Below are entries; copy exactly the lines from the one with "index mcp: (2164, 883)" through the one with "thumb cmc: (2077, 963)", both included, and leave out the rest.

· · · · · · ·

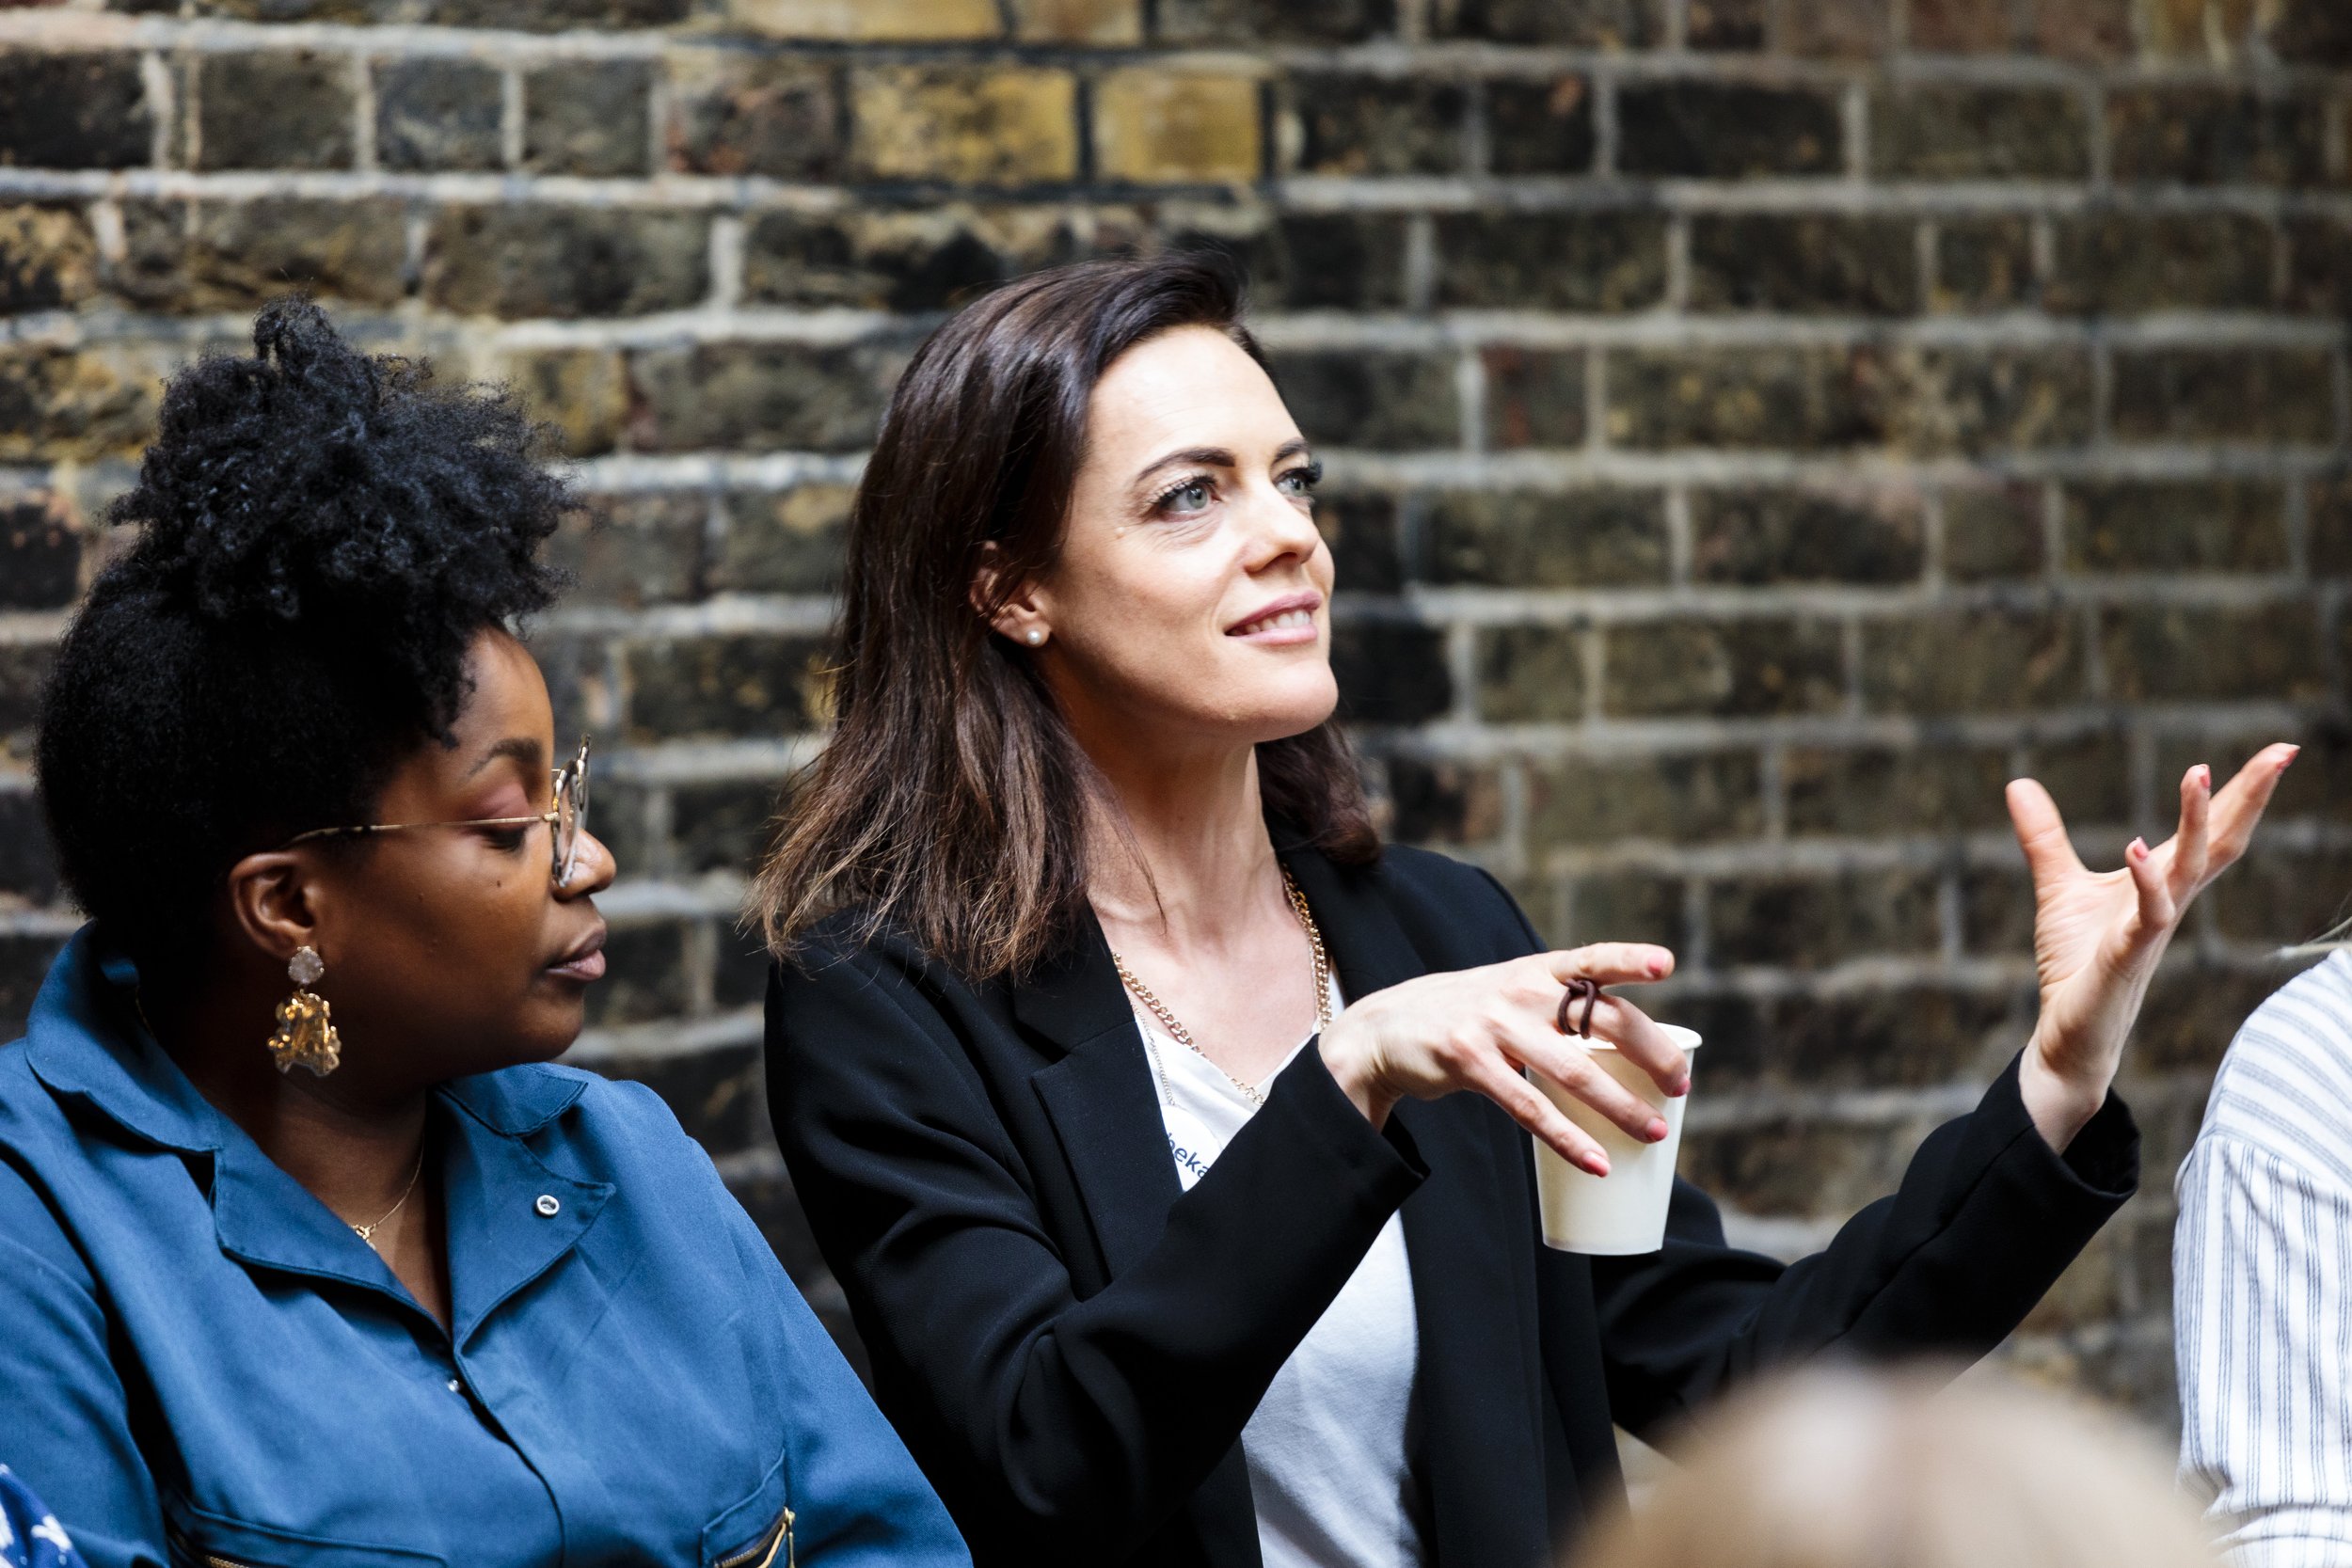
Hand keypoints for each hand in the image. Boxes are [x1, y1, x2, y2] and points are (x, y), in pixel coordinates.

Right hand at [1319, 943, 1685, 1174]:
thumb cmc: (1467, 1016)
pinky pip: (1530, 1108)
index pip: (1591, 959)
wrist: (1385, 1028)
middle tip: (1680, 1087)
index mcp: (1535, 971)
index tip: (1667, 964)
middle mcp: (1518, 990)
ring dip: (1620, 1106)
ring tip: (1653, 1132)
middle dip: (1650, 1054)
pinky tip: (1596, 1160)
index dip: (1629, 959)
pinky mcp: (1469, 1061)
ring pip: (1574, 1069)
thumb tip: (1629, 1055)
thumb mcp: (1508, 995)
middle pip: (1600, 1019)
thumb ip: (1557, 1012)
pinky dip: (1568, 1139)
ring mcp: (1493, 1024)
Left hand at [2012, 744, 2296, 1150]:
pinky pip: (2149, 914)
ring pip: (2191, 870)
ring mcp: (2153, 929)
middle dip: (2250, 797)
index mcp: (2164, 883)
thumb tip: (2019, 783)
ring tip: (2200, 771)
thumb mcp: (2059, 886)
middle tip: (2284, 750)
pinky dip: (2146, 880)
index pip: (2214, 831)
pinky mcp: (2127, 954)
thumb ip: (2045, 836)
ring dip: (2197, 822)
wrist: (2069, 1032)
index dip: (2243, 792)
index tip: (2279, 750)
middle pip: (2222, 842)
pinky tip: (2136, 849)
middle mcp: (2171, 902)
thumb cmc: (2077, 963)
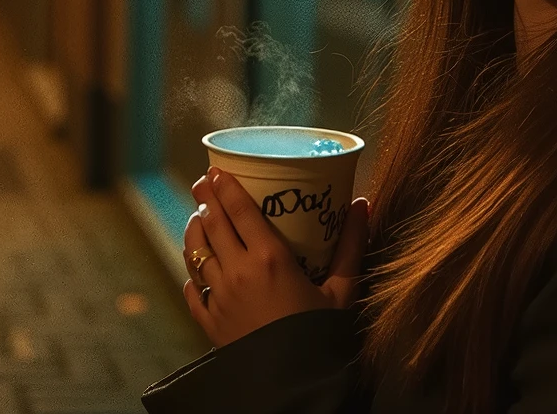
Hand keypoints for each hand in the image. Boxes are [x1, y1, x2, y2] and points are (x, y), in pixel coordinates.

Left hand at [180, 166, 370, 346]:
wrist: (295, 384)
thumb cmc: (321, 335)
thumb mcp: (342, 291)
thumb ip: (352, 246)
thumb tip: (364, 204)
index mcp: (270, 258)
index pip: (239, 211)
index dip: (225, 187)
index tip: (216, 170)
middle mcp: (238, 272)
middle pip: (212, 225)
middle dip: (204, 200)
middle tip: (201, 184)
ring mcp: (219, 298)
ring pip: (196, 254)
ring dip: (194, 232)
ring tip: (198, 219)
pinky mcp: (210, 323)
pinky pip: (193, 291)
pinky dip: (192, 275)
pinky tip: (196, 271)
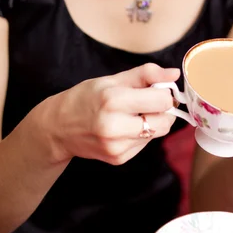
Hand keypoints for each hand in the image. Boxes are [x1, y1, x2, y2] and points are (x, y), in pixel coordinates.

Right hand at [43, 63, 179, 165]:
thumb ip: (146, 74)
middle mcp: (115, 126)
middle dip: (162, 109)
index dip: (164, 93)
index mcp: (113, 100)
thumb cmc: (85, 98)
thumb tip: (174, 74)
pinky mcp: (118, 159)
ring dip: (153, 122)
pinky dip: (141, 134)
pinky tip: (124, 127)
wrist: (58, 127)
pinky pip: (145, 144)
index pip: (162, 100)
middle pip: (165, 121)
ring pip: (157, 133)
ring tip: (133, 114)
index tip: (156, 89)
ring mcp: (116, 146)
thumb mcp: (112, 79)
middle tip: (148, 102)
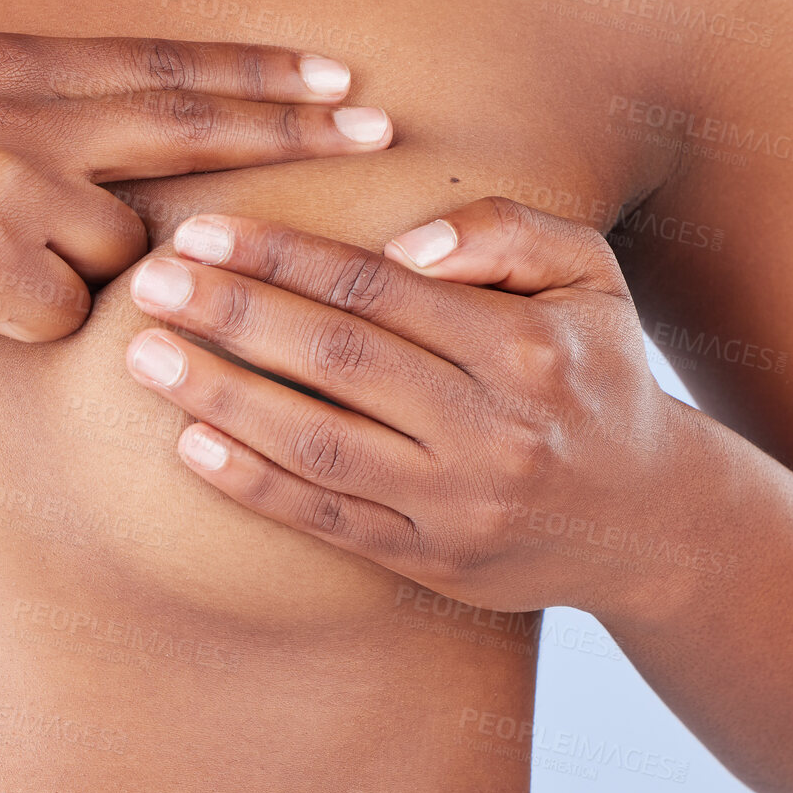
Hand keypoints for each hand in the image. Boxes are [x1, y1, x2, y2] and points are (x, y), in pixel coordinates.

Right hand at [0, 0, 391, 349]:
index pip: (159, 65)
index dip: (253, 72)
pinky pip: (59, 313)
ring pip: (120, 245)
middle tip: (379, 130)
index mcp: (0, 64)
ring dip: (83, 262)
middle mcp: (21, 117)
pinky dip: (27, 317)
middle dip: (293, 127)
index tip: (333, 76)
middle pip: (188, 123)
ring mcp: (7, 186)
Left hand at [123, 197, 681, 615]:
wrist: (649, 516)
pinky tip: (190, 446)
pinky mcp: (434, 561)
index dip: (283, 256)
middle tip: (148, 282)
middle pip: (337, 359)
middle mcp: (492, 427)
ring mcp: (460, 503)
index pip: (379, 288)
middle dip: (232, 315)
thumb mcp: (589, 276)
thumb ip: (505, 232)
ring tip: (144, 355)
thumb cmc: (599, 372)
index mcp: (525, 346)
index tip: (204, 232)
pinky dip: (255, 484)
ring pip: (320, 443)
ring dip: (221, 397)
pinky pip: (330, 520)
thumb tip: (403, 242)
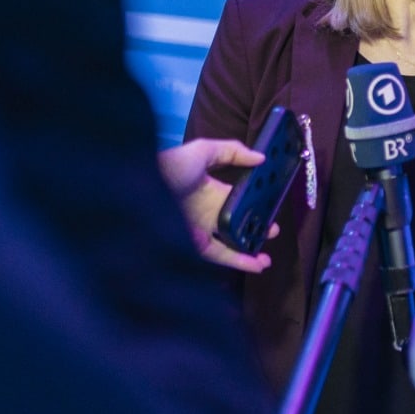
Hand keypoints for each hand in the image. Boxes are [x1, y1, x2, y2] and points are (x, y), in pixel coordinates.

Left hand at [157, 138, 279, 272]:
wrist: (141, 189)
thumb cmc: (172, 167)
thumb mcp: (203, 150)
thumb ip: (232, 150)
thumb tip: (261, 158)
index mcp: (210, 190)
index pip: (237, 197)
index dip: (255, 202)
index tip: (273, 204)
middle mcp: (207, 212)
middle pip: (237, 223)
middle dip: (256, 227)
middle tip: (273, 230)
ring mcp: (202, 231)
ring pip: (231, 243)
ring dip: (251, 250)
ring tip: (268, 256)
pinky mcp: (196, 246)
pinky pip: (222, 256)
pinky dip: (240, 262)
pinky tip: (257, 264)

· · · · · · ·

** COMPLETED EXERCISE **
index mcp: (2164, 883)
thumb tip: (2019, 783)
ring tip: (2200, 771)
thumb mcp: (2059, 886)
middle tip: (2284, 750)
pinky dip: (2146, 880)
index pip: (2214, 831)
pinky mcp: (2127, 954)
thumb ip: (2045, 836)
ring dip: (2197, 822)
wrist: (2069, 1032)
index dip: (2243, 792)
index tip: (2279, 750)
middle pip: (2222, 842)
pinky tip: (2136, 849)
middle mcp: (2171, 902)
thumb cmc: (2077, 963)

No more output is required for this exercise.